→ **Instructions for the task**:
Would you repeat the entries below word for word and omit the pictures?

-*-

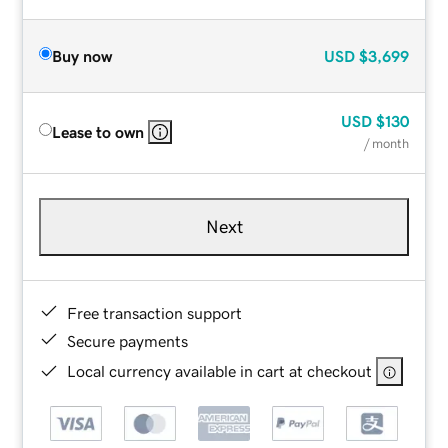
Buy now
USD
$3,699
USD
$130
Lease to own
/ month
Next
Free transaction support
Secure payments
Local currency available in cart at checkout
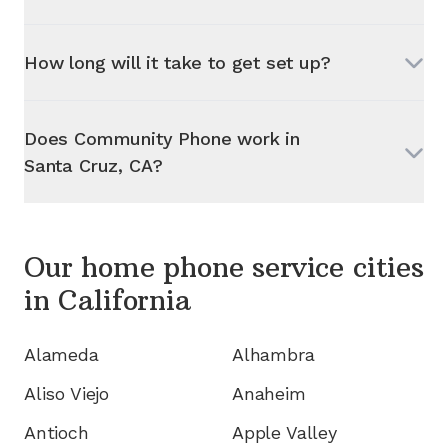
How long will it take to get set up?
Does Community Phone work in
Santa Cruz, CA
?
Our home phone service cities
in
California
Alameda
Alhambra
Aliso Viejo
Anaheim
Antioch
Apple Valley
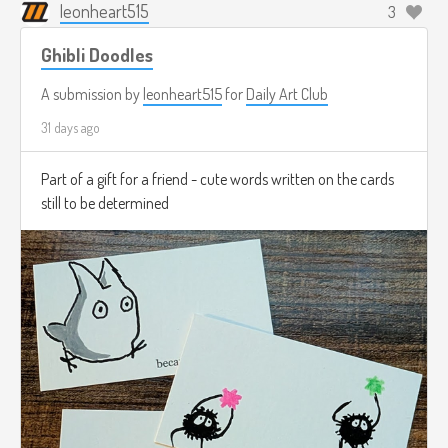
leonheart515
3
Ghibli Doodles
A submission by
leonheart515
for
Daily Art Club
31 days ago
Part of a gift for a friend - cute words written on the cards
still to be determined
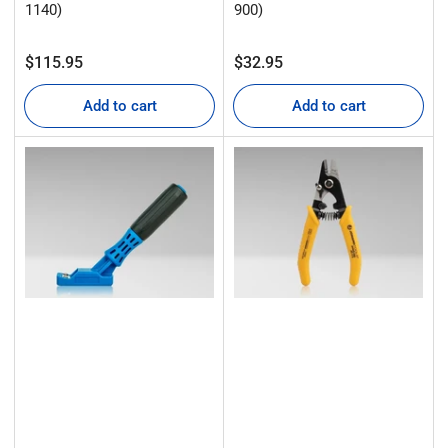
1140)
900)
Regular
Regular
$115.95
$32.95
price
price
Add to cart
Add to cart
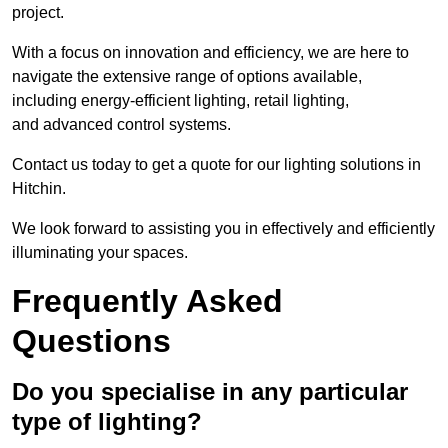
project.
With a focus on innovation and efficiency, we are here to
navigate the extensive range of options available,
including energy-efficient lighting, retail lighting,
and advanced control systems.
Contact us today to get a quote for our lighting solutions in
Hitchin.
We look forward to assisting you in effectively and efficiently
illuminating your spaces.
Frequently Asked
Questions
Do you specialise in any particular
type of lighting?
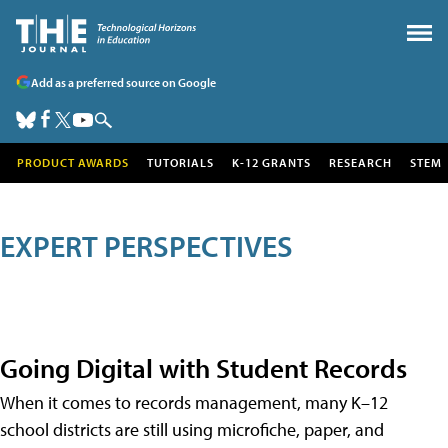
Add as a preferred source on Google
PRODUCT AWARDS
TUTORIALS
K-12 GRANTS
RESEARCH
STEM
EXPERT PERSPECTIVES
Going Digital with Student Records
When it comes to records management, many K–12
school districts are still using microfiche, paper, and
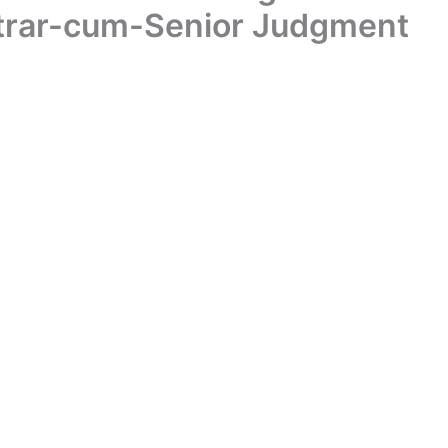
istrar-cum-Senior Judgment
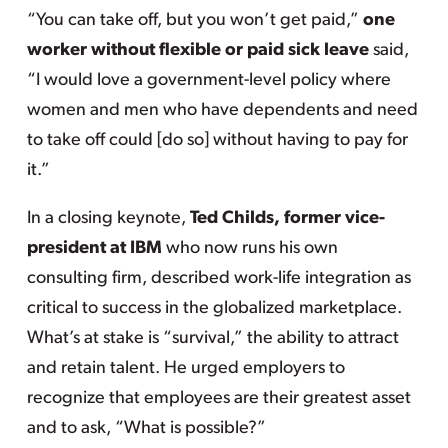
“You can take off, but you won’t get paid,”
one
worker without flexible or paid sick leave
said,
“I would love a government-level policy where
women and men who have dependents and need
to take off could [do so] without having to pay for
it.”
In a closing keynote,
Ted Childs, former vice-
president at IBM
who now runs his own
consulting firm, described work-life integration as
critical to success in the globalized marketplace.
What’s at stake is “survival,” the ability to attract
and retain talent. He urged employers to
recognize that employees are their greatest asset
and to ask, “What is possible?”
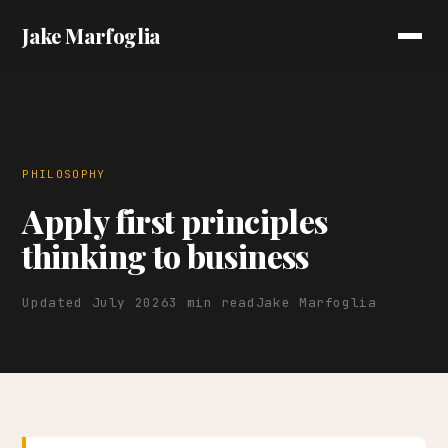
Jake Marfoglia
PHILOSOPHY
Apply first principles
thinking to business
Updated July 2026
3 min read
Jake Marfoglia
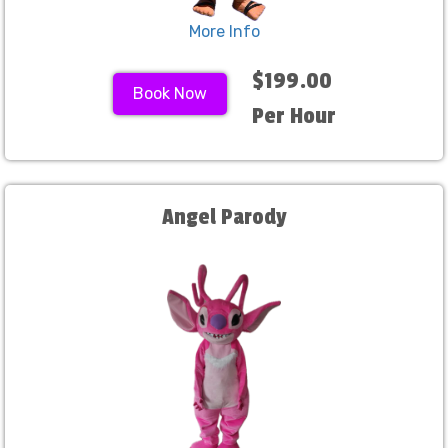
More Info
$199.00
Book Now
Per Hour
Angel Parody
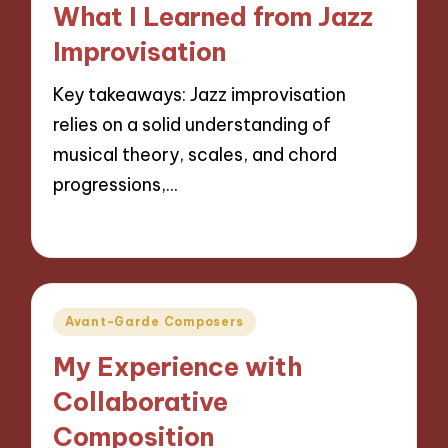
What I Learned from Jazz
Improvisation
Key takeaways: Jazz improvisation
relies on a solid understanding of
musical theory, scales, and chord
progressions,…
15/10/2024
10 minutes
Posted
Avant-Garde Composers
in
My Experience with
Collaborative
Composition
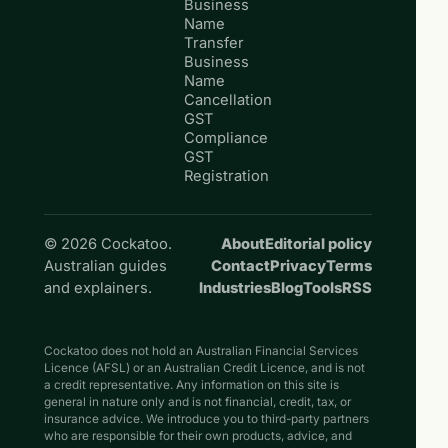
Business
Name
Transfer
Business
Name
Cancellation
GST
Compliance
GST
Registration
© 2026 Cockatoo.
About
Editorial policy
Australian guides
Contact
Privacy
Terms
and explainers.
Industries
Blog
Tools
RSS
Cockatoo does not hold an Australian Financial Services
Licence (AFSL) or an Australian Credit Licence, and is not
a credit representative. Any information on this site is
general in nature only and is not financial, credit, tax, or
insurance advice. We introduce you to third-party partners
who are responsible for their own products, advice, and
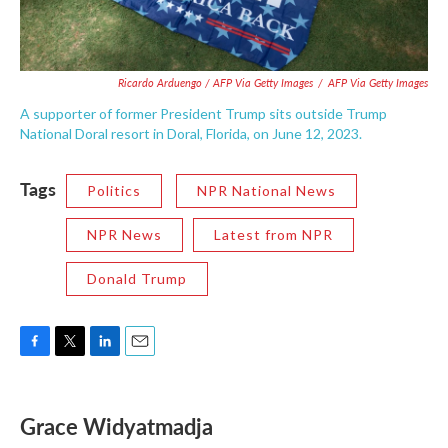
Ricardo Arduengo / AFP Via Getty Images
/
AFP Via Getty Images
A supporter of former President Trump sits outside Trump
National Doral resort in Doral, Florida, on June 12, 2023.
Tags
Politics
NPR National News
NPR News
Latest from NPR
Donald Trump
F
T
L
E
a
w
i
m
c
i
n
a
e
t
k
i
Grace Widyatmadja
b
t
e
l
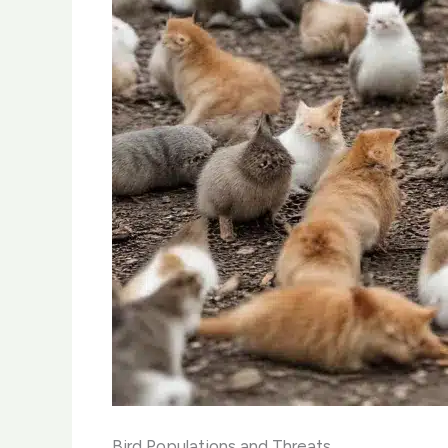
Bird Populations and Threats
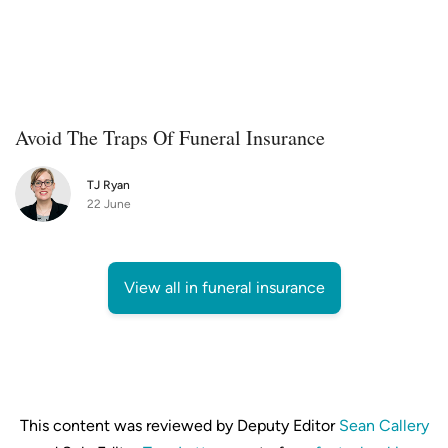
Avoid The Traps Of Funeral Insurance
TJ Ryan
22 June
View all in funeral insurance
This content was reviewed by Deputy Editor
Sean Callery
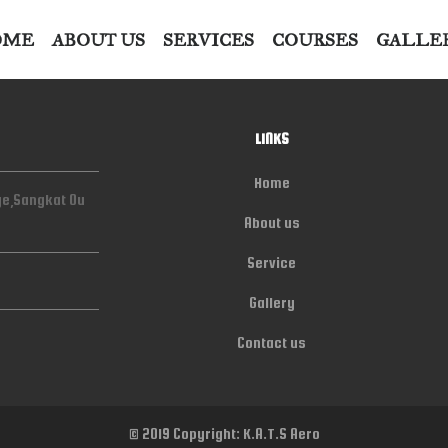
OME
ABOUT US
SERVICES
COURSES
GALLE
LINKS
Home
ge,Sangkat Ou
About us
Service
Gallery
Contact us
© 2019 Copyright: K.A.T.S Aero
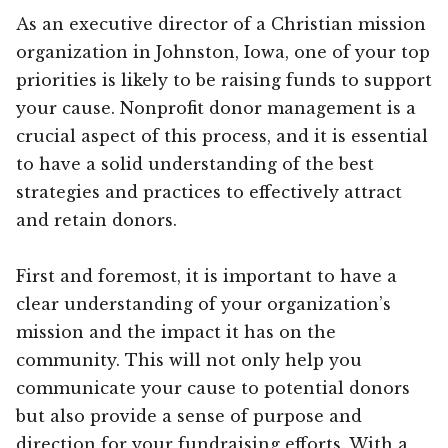
As an executive director of a Christian mission
organization in Johnston, Iowa, one of your top
priorities is likely to be raising funds to support
your cause. Nonprofit donor management is a
crucial aspect of this process, and it is essential
to have a solid understanding of the best
strategies and practices to effectively attract
and retain donors.
First and foremost, it is important to have a
clear understanding of your organization’s
mission and the impact it has on the
community. This will not only help you
communicate your cause to potential donors
but also provide a sense of purpose and
direction for your fundraising efforts. With a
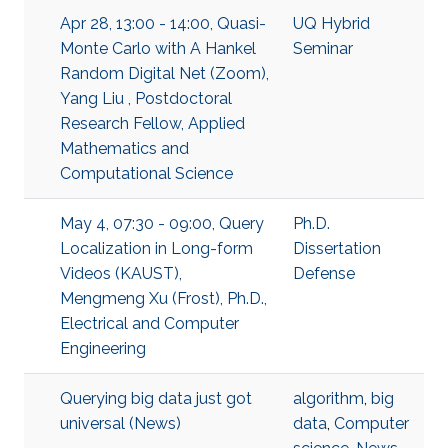
Apr 28, 13:00 - 14:00, Quasi-
UQ Hybrid
Monte Carlo with A Hankel
Seminar
Random Digital Net (Zoom),
Yang Liu , Postdoctoral
Research Fellow, Applied
Mathematics and
Computational Science
May 4, 07:30 - 09:00, Query
Ph.D.
Localization in Long-form
Dissertation
Videos (KAUST),
Defense
Mengmeng Xu (Frost), Ph.D.,
Electrical and Computer
Engineering
Querying big data just got
algorithm
,
big
universal (News)
data
,
Computer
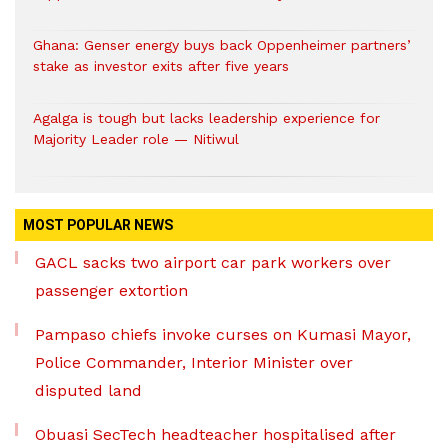
Ghana: Genser energy buys back Oppenheimer partners’
stake as investor exits after five years
Agalga is tough but lacks leadership experience for
Majority Leader role — Nitiwul
MOST POPULAR NEWS
GACL sacks two airport car park workers over
passenger extortion
Pampaso chiefs invoke curses on Kumasi Mayor,
Police Commander, Interior Minister over
disputed land
Obuasi SecTech headteacher hospitalised after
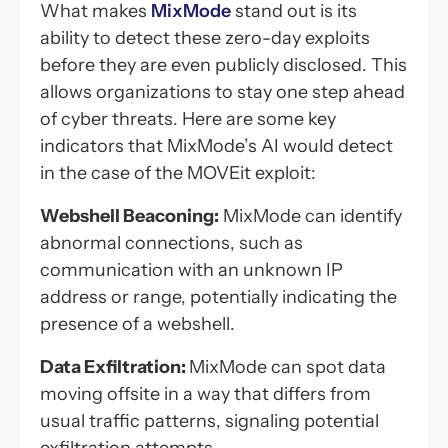
What makes
MixMode
stand out is its
ability to detect these zero-day exploits
before they are even publicly disclosed. This
allows organizations to stay one step ahead
of cyber threats. Here are some key
indicators that MixMode’s AI would detect
in the case of the MOVEit exploit:
Webshell Beaconing:
MixMode can identify
abnormal connections, such as
communication with an unknown IP
address or range, potentially indicating the
presence of a webshell.
Data Exfiltration:
MixMode can spot data
moving offsite in a way that differs from
usual traffic patterns, signaling potential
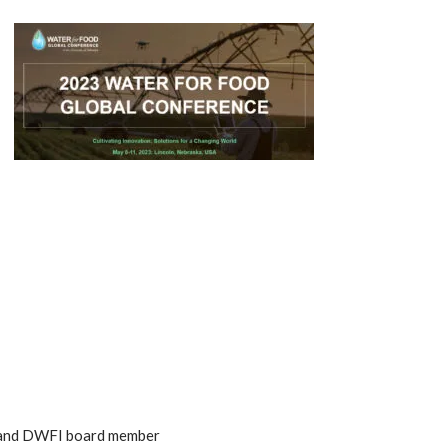
m, and DWFI board member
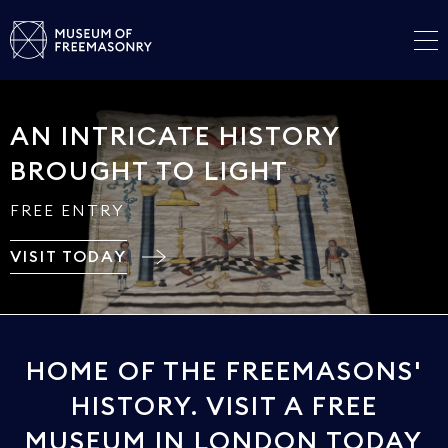
AN INTRICATE HISTORY
BROUGHT TO LIGHT
FREE ENTRY
VISIT TODAY
HOME OF THE FREEMASONS'
HISTORY. VISIT A FREE
MUSEUM IN LONDON TODAY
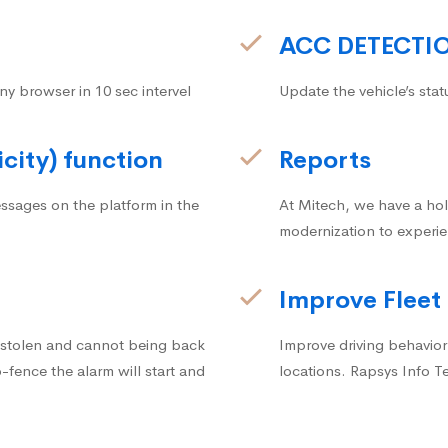
ACC DETECTI
ny browser in 10 sec intervel
Update the vehicle’s stat
icity) function
Reports
ssages on the platform in the
At Mitech, we have a hol
modernization to experie
Improve Fleet
g stolen and cannot being back
Improve driving behavior.
fence the alarm will start and
locations. Rapsys Info T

-*-

→ **Your response**:
Buy now
USD
$3,699
USD
$130
Lease to own
/ month
Next
Free transaction support
Secure payments
Local currency available in cart at checkout
How long will it take to get set up?
Does Community Phone work in
Santa Cruz, CA
?
Our home phone service cities
in
California
Alameda
Alhambra
Aliso Viejo
Anaheim
Antioch
Apple Valley
leonheart515
3
Ghibli Doodles
A submission by
leonheart515
for
Daily Art Club
31 days ago
Part of a gift for a friend - cute words written on the cards
still to be determined
1140)
900)
Regular
Regular
$115.95
$32.95
price
price
Add to cart
Add to cart
project.
With a focus on innovation and efficiency, we are here to
navigate the extensive range of options available,
including energy-efficient lighting, retail lighting,
and advanced control systems.
Contact us today to get a quote for our lighting solutions in
Hitchin.
We look forward to assisting you in effectively and efficiently
illuminating your spaces.
Frequently Asked
Questions
Do you specialise in any particular
type of lighting?
Add as a preferred source on Google
PRODUCT AWARDS
TUTORIALS
K-12 GRANTS
RESEARCH
STEM
EXPERT PERSPECTIVES
Going Digital with Student Records
When it comes to records management, many K–12
school districts are still using microfiche, paper, and
istrar-cum-Senior Judgment
“You can take off, but you won’t get paid,”
one
worker without flexible or paid sick leave
said,
“I would love a government-level policy where
women and men who have dependents and need
to take off could [do so] without having to pay for
it.”
In a closing keynote,
Ted Childs, former vice-
president at IBM
who now runs his own
consulting firm, described work-life integration as
critical to success in the globalized marketplace.
What’s at stake is “survival,” the ability to attract
and retain talent. He urged employers to
recognize that employees are their greatest asset
and to ask, “What is possible?”
Jake Marfoglia
PHILOSOPHY
Apply first principles
thinking to business
Updated July 2026
3 min read
Jake Marfoglia
More Info
$199.00
Book Now
Per Hour
Angel Parody
What I Learned from Jazz
Improvisation
Key takeaways: Jazz improvisation
relies on a solid understanding of
musical theory, scales, and chord
progressions,…
15/10/2024
10 minutes
Posted
Avant-Garde Composers
in
My Experience with
Collaborative
Composition
Business
Name
Transfer
Business
Name
Cancellation
GST
Compliance
GST
Registration
© 2026 Cockatoo.
About
Editorial policy
Australian guides
Contact
Privacy
Terms
and explainers.
Industries
Blog
Tools
RSS
Cockatoo does not hold an Australian Financial Services
Licence (AFSL) or an Australian Credit Licence, and is not
a credit representative. Any information on this site is
general in nature only and is not financial, credit, tax, or
insurance advice. We introduce you to third-party partners
who are responsible for their own products, advice, and
Ricardo Arduengo / AFP Via Getty Images
/
AFP Via Getty Images
A supporter of former President Trump sits outside Trump
National Doral resort in Doral, Florida, on June 12, 2023.
Tags
Politics
NPR National News
NPR News
Latest from NPR
Donald Trump
F
T
L
E
a
w
i
m
c
i
n
a
e
t
k
i
Grace Widyatmadja
b
t
e
l
Bird Populations and Threats
Avoid The Traps Of Funeral Insurance
TJ Ryan
22 June
View all in funeral insurance
This content was reviewed by Deputy Editor
Sean Callery
OME
ABOUT US
SERVICES
COURSES
GALLE
LINKS
Home
ge,Sangkat Ou
About us
Service
Gallery
Contact us
© 2019 Copyright: K.A.T.S Aero
As an executive director of a Christian mission
organization in Johnston, Iowa, one of your top
priorities is likely to be raising funds to support
your cause. Nonprofit donor management is a
crucial aspect of this process, and it is essential
to have a solid understanding of the best
strategies and practices to effectively attract
and retain donors.
First and foremost, it is important to have a
clear understanding of your organization’s
mission and the impact it has on the
community. This will not only help you
communicate your cause to potential donors
but also provide a sense of purpose and
direction for your fundraising efforts. With a
Apr 28, 13:00 - 14:00, Quasi-
UQ Hybrid
Monte Carlo with A Hankel
Seminar
Random Digital Net (Zoom),
Yang Liu , Postdoctoral
Research Fellow, Applied
Mathematics and
Computational Science
May 4, 07:30 - 09:00, Query
Ph.D.
Localization in Long-form
Dissertation
Videos (KAUST),
Defense
Mengmeng Xu (Frost), Ph.D.,
Electrical and Computer
Engineering
Querying big data just got
algorithm
,
big
universal (News)
data
,
Computer
Ghana: Genser energy buys back Oppenheimer partners’
stake as investor exits after five years
Agalga is tough but lacks leadership experience for
Majority Leader role — Nitiwul
MOST POPULAR NEWS
GACL sacks two airport car park workers over
passenger extortion
Pampaso chiefs invoke curses on Kumasi Mayor,
Police Commander, Interior Minister over
disputed land
Obuasi SecTech headteacher hospitalised after
What makes
MixMode
stand out is its
ability to detect these zero-day exploits
before they are even publicly disclosed. This
allows organizations to stay one step ahead
of cyber threats. Here are some key
indicators that MixMode’s AI would detect
in the case of the MOVEit exploit:
Webshell Beaconing:
MixMode can identify
abnormal connections, such as
communication with an unknown IP
address or range, potentially indicating the
presence of a webshell.
Data Exfiltration:
MixMode can spot data
moving offsite in a way that differs from
usual traffic patterns, signaling potential
m, and DWFI board member
AN INTRICATE HISTORY
BROUGHT TO LIGHT
FREE ENTRY
VISIT TODAY
HOME OF THE FREEMASONS'
HISTORY. VISIT A FREE
MUSEUM IN LONDON TODAY
ACC DETECTI
ny browser in 10 sec intervel
Update the vehicle’s stat
icity) function
Reports
ssages on the platform in the
At Mitech, we have a hol
modernization to experie
Improve Fleet
g stolen and cannot being back
Improve driving behavior.
fence the alarm will start and
locations. Rapsys Info T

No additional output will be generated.